- Work to be completed
Exact transcription with no images: write out all of the entries below.

- Stored items
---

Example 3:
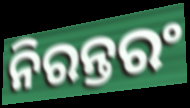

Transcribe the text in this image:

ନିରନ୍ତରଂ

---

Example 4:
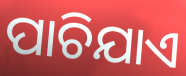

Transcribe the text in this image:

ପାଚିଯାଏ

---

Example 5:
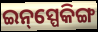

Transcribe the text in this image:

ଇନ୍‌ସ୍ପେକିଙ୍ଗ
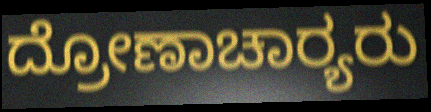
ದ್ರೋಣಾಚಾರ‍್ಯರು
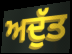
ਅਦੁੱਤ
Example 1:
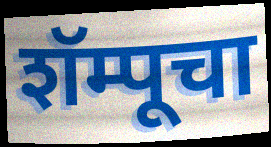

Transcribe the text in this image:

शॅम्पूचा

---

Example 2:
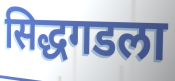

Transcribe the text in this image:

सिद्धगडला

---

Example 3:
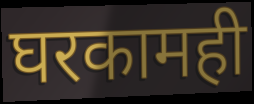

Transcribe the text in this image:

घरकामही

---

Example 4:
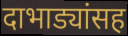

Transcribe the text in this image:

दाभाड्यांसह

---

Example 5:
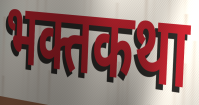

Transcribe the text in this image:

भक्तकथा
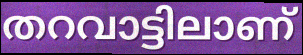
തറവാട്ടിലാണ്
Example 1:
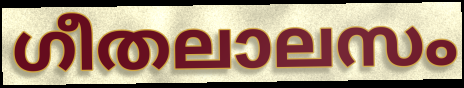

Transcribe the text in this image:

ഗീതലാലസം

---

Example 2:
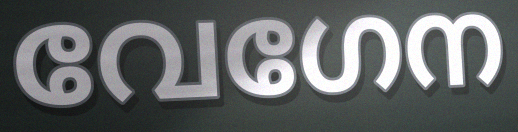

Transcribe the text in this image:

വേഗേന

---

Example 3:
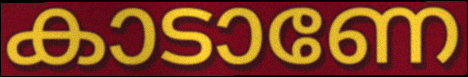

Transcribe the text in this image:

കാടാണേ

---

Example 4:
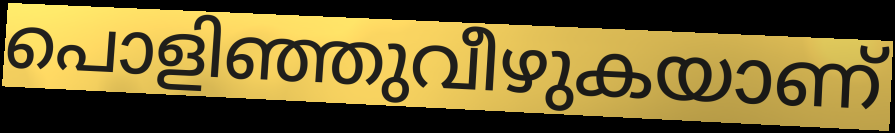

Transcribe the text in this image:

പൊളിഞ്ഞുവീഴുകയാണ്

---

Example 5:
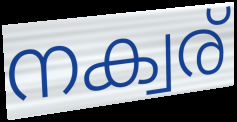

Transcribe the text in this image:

- Exercise output
---

Example 3:

Transcribe the text in this image:

ନିରନ୍ତରଂ

---

Example 4:

Transcribe the text in this image:

ପାଚିଯାଏ

---

Example 5:

Transcribe the text in this image:

ଇନ୍‌ସ୍ପେକିଙ୍ଗ
ದ್ರೋಣಾಚಾರ‍್ಯರು
ਅਦੁੱਤ
Example 1:

Transcribe the text in this image:

शॅम्पूचा

---

Example 2:

Transcribe the text in this image:

सिद्धगडला

---

Example 3:

Transcribe the text in this image:

घरकामही

---

Example 4:

Transcribe the text in this image:

दाभाड्यांसह

---

Example 5:

Transcribe the text in this image:

भक्तकथा
തറവാട്ടിലാണ്
Example 1:

Transcribe the text in this image:

ഗീതലാലസം

---

Example 2:

Transcribe the text in this image:

വേഗേന

---

Example 3:

Transcribe the text in this image:

കാടാണേ

---

Example 4:

Transcribe the text in this image:

പൊളിഞ്ഞുവീഴുകയാണ്

---

Example 5:

Transcribe the text in this image:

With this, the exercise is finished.